Realmente a medicina psiquiátrica, em comparação aos manicômios, é deslumbrante, os níveis de evolução são muito bons, todavia, como nem tudo são flores, existem erros que percorrem até hoje e por isso ainda há muito o que melhorar. A prática defendida pelo segundo médico que aparece no filme é questionável, até hoje o tratamento da eletroconvulsoterapia é usado, porém, não é uma unanimidade única entre os médicos, pois mesmo com todos os cuidados ainda sim não é algo totalmente seguro. Os pacientes podem sofrer com náuseas, dores de cabeça e até mesmo perda de memória, e além do mais, remete às condutas antigas da antipsiquiatria em que usavam o “eletrochoque” como punição.
Não somente isso, mas também a questão dos remédios é duvidosa. E perceba, não estou aqui criminalizando psiquiatras e remédios, mas trazendo uma reflexão. Será que é realmente ético projetar congressos com seminários bancados pela Bayer ou Pfizer para médicos? E dar presentes como amostra grátis de seus remédios e oferecer a seus pacientes? É ético empresas financiarem notícias em telejornais e outros meios de comunicação? Freud realmente previu e acertou que tratamos doenças mentais com medicamentos, mas garanto que provavelmente não contaria com o advento do capitalismo monopolista financeiro.

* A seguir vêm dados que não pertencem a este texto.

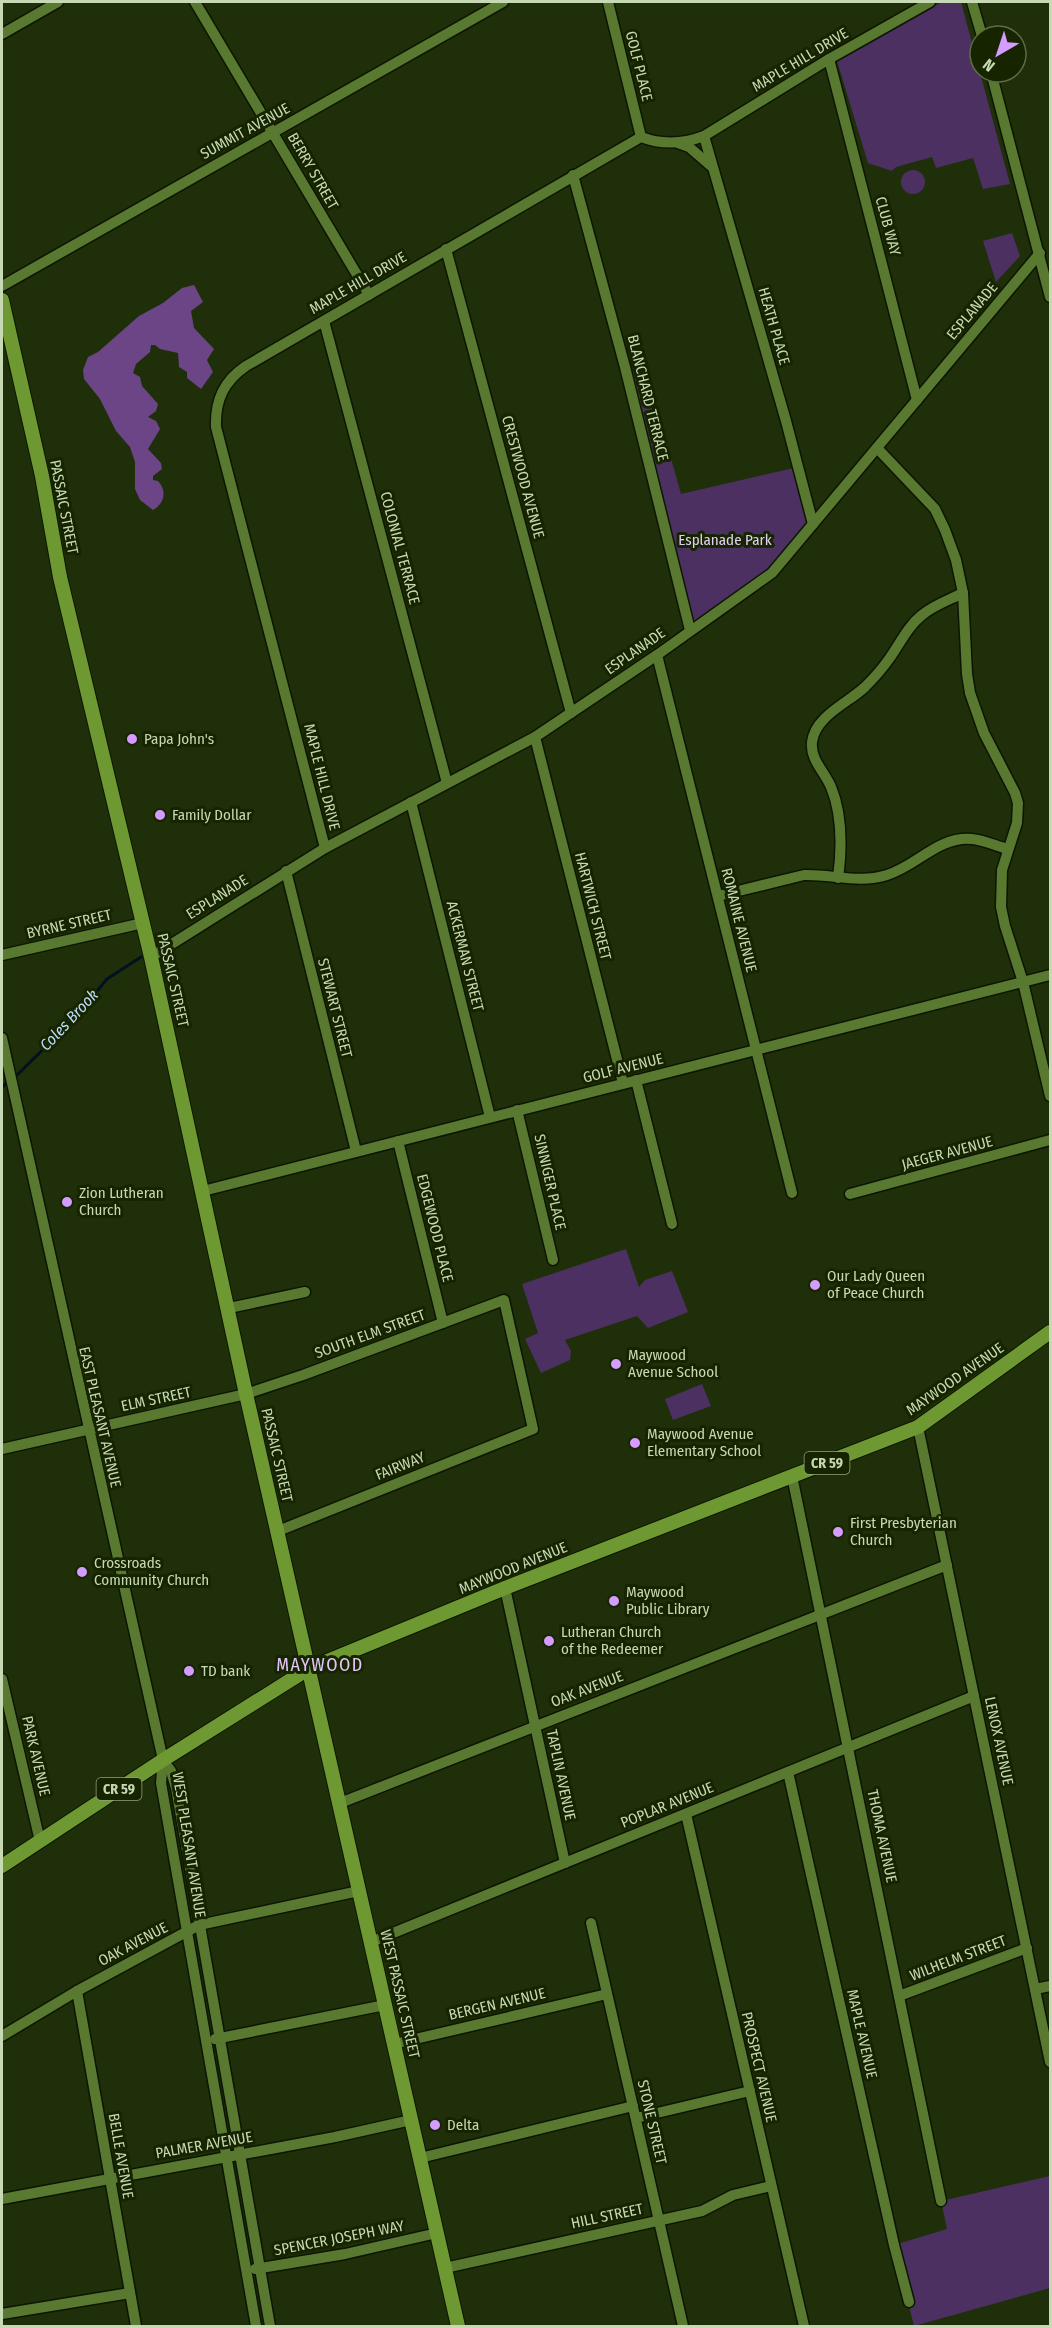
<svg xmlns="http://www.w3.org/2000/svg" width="1052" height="2328" viewBox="0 0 1052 2328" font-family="'Fira Sans Condensed',sans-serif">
	<rect width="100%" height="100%" fill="#1f2f09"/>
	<g fill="#4c3061">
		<path d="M942 2H961L1010 184 983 189 973 158 936 168 932 157 896 167 892 171 868 163 837 61Z"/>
		<circle cx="913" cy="182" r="12"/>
		<path d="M1012 233 1020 256 996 282 983 241Z"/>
		<path d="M646 369 681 494 798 467 813 524 772 573 690 630 658 500 664 498 630 373Z"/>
		<path d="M626 1249 639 1287 645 1280 672 1271 688 1312 648 1328 637 1316 565 1340 571 1351 570 1360 541 1373 525 1339 538 1333 522 1284Z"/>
		<path d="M702 1384 711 1406 673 1420 665 1399Z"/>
		<path d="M1050 2176V2288L914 2326 894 2245 947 2229 941 2201Z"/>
	</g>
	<path fill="#6b4586" d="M194 285 203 302 191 311 194 328 214 349 207 360 213 372 201 389 187 378V372L179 367 178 353 160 349 155 345H151L150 352 136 364 133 373 140 377 142 386 158 404 156 411 148 417 156 421 160 429 148 449 161 463 162 469 153 476V480L158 481C167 491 165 503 153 510L140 500 135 489V462L130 447 116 431 100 399 84 379 83 370 88 357 98 352 139 316 163 303 182 288Z"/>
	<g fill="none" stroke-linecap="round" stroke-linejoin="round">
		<g stroke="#011122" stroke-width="3">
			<path d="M15 1077 74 1019 107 979 141 957"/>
			<path d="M2 1087 9 1081"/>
		</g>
		<defs>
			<g id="minor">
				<path d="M195 2 369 295"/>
				<path d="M608 2 641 137"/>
				<path d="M972 2 982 36"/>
				<path d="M2 34 58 2"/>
				<path d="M829 59 917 400"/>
				<path d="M991 72 1050 297"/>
				<path d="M704 136 786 421 813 524"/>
				<path d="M678 143 689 147 711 166"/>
				<path d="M573 175 625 367 690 630"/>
				<path d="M446 249 571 713"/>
				<path d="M2 286 503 2"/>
				<path d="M324 321 447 783"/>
				<path d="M877 448 935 509 945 530 956 560 963 593 967 674 970 693 984 733 1015 793 1018 803 1017 823 1002 870 1001 907 1005 926 1023 982 1050 1096"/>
				<path d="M657 655 792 1193"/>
				<path d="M535 737 623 1083"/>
				<path d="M411 802 490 1117"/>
				<path d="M325 848 216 427C215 400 224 381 246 366L641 137C662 145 683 144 704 136L829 59 930 2"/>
				<path d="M286 871 356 1151"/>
				<path d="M838 878C842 848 843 816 831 787 825 772 810 760 812 742 815 716 848 703 865 687 874 678 882 669 889 659 900 644 907 627 922 615 934 605 949 600 963 593"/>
				<path d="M718 896 804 875C832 874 859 884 887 875 917 866 938 836 972 839 984 840 996 846 1008 849"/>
				<path d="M2 955 143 923"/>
				<path d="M151 957 325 848 535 737 657 655 772 573 1040 253"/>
				<path d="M2 1038 163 1760 171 1771 176 1788 270 2326"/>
				<path d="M636 1080 672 1224"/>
				<path d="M517 1110 553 1260"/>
				<path d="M398 1141 443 1323"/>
				<path d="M203 1191 1050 975"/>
				<path d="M850 1194 1050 1140"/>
				<path d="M229 1308 305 1292"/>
				<path d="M918 1427 1050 2062"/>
				<path d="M2 1449 246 1394 303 1375 504 1300 533 1429 278 1531"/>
				<path d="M792 1476 941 2201"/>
				<path d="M505 1588 565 1863"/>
				<path d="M2 1679 40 1841"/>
				<path d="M163 1760 161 1783 256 2326"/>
				<path d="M788 1772 894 2245 909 2302"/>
				<path d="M340 1803 947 1565"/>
				<path d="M686 1814 804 2326"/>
				<path d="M591 1923 683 2326"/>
				<path d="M371 1942 974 1696"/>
				<path d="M1035 1989 1050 1986"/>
				<path d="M77 1991 136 2326"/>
				<path d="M899 1996 1027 1948"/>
				<path d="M2 2036 77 1991 199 1925 359 1891"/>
				<path d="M215 2039 385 2005"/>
				<path d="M394 2044 607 1994"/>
				<path d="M636 2118 750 2091"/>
				<path d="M420 2158 633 2106"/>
				<path d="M2 2199 335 2137 411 2120"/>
				<path d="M445 2268 702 2211 733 2195 771 2186"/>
				<path d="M255 2269 345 2254 437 2233"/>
				<path d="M2 2314 130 2293"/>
			</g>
			<g id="major">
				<path d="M2 300 42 476 60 577 151 957 246 1394 458 2326"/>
				<path d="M2 1866 163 1760 308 1669 505 1588 918 1427 1050 1332"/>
			</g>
		</defs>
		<use href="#minor" stroke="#0c1602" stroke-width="13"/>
		<use href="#major" stroke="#0c1602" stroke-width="16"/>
		<use href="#minor" stroke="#597931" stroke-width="10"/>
		<use href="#major" stroke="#6d9832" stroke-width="14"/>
	</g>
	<g fill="#d39cfd" stroke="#162500" stroke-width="2">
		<circle cx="132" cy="739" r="6"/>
		<circle cx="160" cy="815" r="6"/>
		<circle cx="67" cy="1202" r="6"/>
		<circle cx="815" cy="1285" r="6"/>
		<circle cx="616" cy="1364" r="6"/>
		<circle cx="635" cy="1443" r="6"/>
		<circle cx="838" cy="1532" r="6"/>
		<circle cx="82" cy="1572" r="6"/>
		<circle cx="614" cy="1601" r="6"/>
		<circle cx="549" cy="1641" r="6"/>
		<circle cx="189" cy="1671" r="6"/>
		<circle cx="435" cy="2125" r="6"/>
	</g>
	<g text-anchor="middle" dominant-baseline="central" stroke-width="6" stroke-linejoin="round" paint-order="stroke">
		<g fill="#162500" stroke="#92a37e" stroke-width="1.5">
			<rect x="804.5" y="1452" width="45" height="22" rx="4.5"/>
			<rect x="96.5" y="1778" width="45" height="22" rx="4.5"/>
		</g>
		<g font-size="14" font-weight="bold" fill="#c7d9b4">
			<text x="827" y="1463">CR 59</text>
			<text x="119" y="1789">CR 59</text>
		</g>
		<g font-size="15" fill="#c7d9b4" stroke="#162500">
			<text transform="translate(800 60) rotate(-31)">MAPLE HILL DRIVE</text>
			<text transform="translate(639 66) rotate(76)">GOLF PLACE</text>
			<text transform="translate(245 131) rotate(-29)">SUMMIT AVENUE</text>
			<text transform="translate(313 171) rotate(60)">BERRY STREET</text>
			<text transform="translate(888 226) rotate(75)">CLUB WAY</text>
			<text transform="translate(358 283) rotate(-30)">MAPLE HILL DRIVE</text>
			<text transform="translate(972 311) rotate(-50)">ESPLANADE</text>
			<text transform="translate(774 326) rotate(74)">HEATH PLACE</text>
			<text transform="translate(648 398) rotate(76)">BLANCHARD TERRACE</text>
			<text transform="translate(523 477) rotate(75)">CRESTWOOD AVENUE</text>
			<text transform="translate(64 507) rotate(79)">PASSAIC STREET</text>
			<text transform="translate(400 548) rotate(75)">COLONIAL TERRACE</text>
			<text transform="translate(635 651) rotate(-35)">ESPLANADE</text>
			<text transform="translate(322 777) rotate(76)">MAPLE HILL DRIVE</text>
			<text transform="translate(217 897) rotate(-32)">ESPLANADE</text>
			<text transform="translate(593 906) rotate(76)">HARTWICH STREET</text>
			<text transform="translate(739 920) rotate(76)">ROMAINE AVENUE</text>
			<text transform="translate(69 924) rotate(-13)">BYRNE STREET</text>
			<text transform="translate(465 956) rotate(76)">ACKERMAN STREET</text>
			<text transform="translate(173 980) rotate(77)">PASSAIC STREET</text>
			<text transform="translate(335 1008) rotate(76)">STEWART STREET</text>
			<text transform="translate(623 1068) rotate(-14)">GOLF AVENUE</text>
			<text transform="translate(947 1153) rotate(-15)">JAEGER AVENUE</text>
			<text transform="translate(550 1182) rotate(77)">SINNIGER PLACE</text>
			<text transform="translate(435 1228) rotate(76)">EDGEWOOD PLACE</text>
			<text transform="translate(370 1334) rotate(-20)">SOUTH ELM STREET</text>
			<text transform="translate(955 1379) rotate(-35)">MAYWOOD AVENUE</text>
			<text transform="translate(156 1399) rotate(-12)">ELM STREET</text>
			<text transform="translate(100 1417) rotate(77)">EAST PLEASANT AVENUE</text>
			<text transform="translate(277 1455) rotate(77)">PASSAIC STREET</text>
			<text transform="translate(400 1466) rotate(-22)">FAIRWAY</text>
			<text transform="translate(513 1568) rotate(-22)">MAYWOOD AVENUE</text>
			<text transform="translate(587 1689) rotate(-21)">OAK AVENUE</text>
			<text transform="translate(999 1741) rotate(78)">LENOX AVENUE</text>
			<text transform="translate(36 1756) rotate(77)">PARK AVENUE</text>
			<text transform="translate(561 1775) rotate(78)">TAPLIN AVENUE</text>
			<text transform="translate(667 1805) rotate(-22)">POPLAR AVENUE</text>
			<text transform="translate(882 1836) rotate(78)">THOMA AVENUE</text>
			<text transform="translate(189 1845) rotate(81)">WEST PLEASANT AVENUE</text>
			<text transform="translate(133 1944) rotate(-28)">OAK AVENUE</text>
			<text transform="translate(958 1958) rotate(-21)">WILHELM STREET</text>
			<text transform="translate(400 1994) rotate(77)">WEST PASSAIC STREET</text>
			<text transform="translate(497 2004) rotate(-13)">BERGEN AVENUE</text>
			<text transform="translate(862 2034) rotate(77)">MAPLE AVENUE</text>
			<text transform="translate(759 2067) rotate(77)">PROSPECT AVENUE</text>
			<text transform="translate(652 2122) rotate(77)">STONE STREET</text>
			<text transform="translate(204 2145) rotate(-10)">PALMER AVENUE</text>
			<text transform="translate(121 2156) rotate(80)">BELLE AVENUE</text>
			<text transform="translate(607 2216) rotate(-12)">HILL STREET</text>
			<text transform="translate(339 2238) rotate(-11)">SPENCER JOSEPH WAY</text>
		</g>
		<g font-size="15" fill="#e1cdf3" stroke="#162500">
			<text x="725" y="540">Esplanade Park</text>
		</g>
		<g font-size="15" fill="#c7d9b4" stroke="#162500" text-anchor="start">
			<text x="144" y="739">Papa John's</text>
			<text x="172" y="815">Family Dollar</text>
			<text x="79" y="1193">Zion Lutheran<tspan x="79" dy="17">Church</tspan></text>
			<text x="827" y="1276">Our Lady Queen<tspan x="827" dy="17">of Peace Church</tspan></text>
			<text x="628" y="1355">Maywood<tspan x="628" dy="17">Avenue School</tspan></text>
			<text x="647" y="1434">Maywood Avenue<tspan x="647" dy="17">Elementary School</tspan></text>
			<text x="850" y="1523">First Presbyterian<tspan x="850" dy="17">Church</tspan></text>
			<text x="94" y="1563">Crossroads<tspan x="94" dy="17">Community Church</tspan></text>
			<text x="626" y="1592">Maywood<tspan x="626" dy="17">Public Library</tspan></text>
			<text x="561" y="1632">Lutheran Church<tspan x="561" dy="17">of the Redeemer</tspan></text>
			<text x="201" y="1671">TD bank</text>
			<text x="447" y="2125">Delta</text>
		</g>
		<g font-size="16" font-style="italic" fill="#beddfd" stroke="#162500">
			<text transform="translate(69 1020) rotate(-47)">Coles Brook</text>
		</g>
		<g font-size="18" letter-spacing="1.5" fill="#e3c5fb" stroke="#162500">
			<text x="320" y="1665">MAYWOOD</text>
		</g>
	</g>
	<rect width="1052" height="2328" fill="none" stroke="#c7d9b4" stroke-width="6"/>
	<g transform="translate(998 54) rotate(219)"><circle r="28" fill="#162500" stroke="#5d6d48" stroke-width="1.5"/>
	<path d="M0-4.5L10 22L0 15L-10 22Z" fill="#d39cfd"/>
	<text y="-9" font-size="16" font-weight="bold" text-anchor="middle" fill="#c7d9b4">N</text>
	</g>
</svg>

É visto que atualmente os psiquiatras vem ganhando mais espaço que os psicólogos e o que poderia ser uma tristeza que pode ser tratada com práticas terapêuticas(meditação, aromaterapia, yoga,…), vira uma depressão ou o que pode ser uma falta de atenção psicológica, vira TDAH. Não quero nem de longe minimizar transtornos psiquiátricos, mas atentar que a indústria farmacêutica é setor que mais faz lobby e quem mais tem lucrado nos últimos tempos, e ainda conta com uma Bancada do Medicamento no Congresso, que inclusive tem uma bondosa doação para partidos em épocas de campanha. E então eu pergunto, a quem interessa a patologização radical da saúde mental da sociedade?
Em suma, Omissão de Socorro é sobre isso, um questionamento e desmistificação da loucura, é sobre dar um outro olhar para o outro. Estou aqui colocando uma defesa a uma medicina cujo veja o portador da doença como paciente e não como cliente, longe, uma psiquiatria mais humanitária de verdade, uma que o psiquiatra não seja um mero receitador de remédios e que tenha um enfoque em socialização dos afetados, assim como nos CAPS. E defendo, assim como proposto pelo médico Antonio Sitges-Serra, o empoderamento do paciente.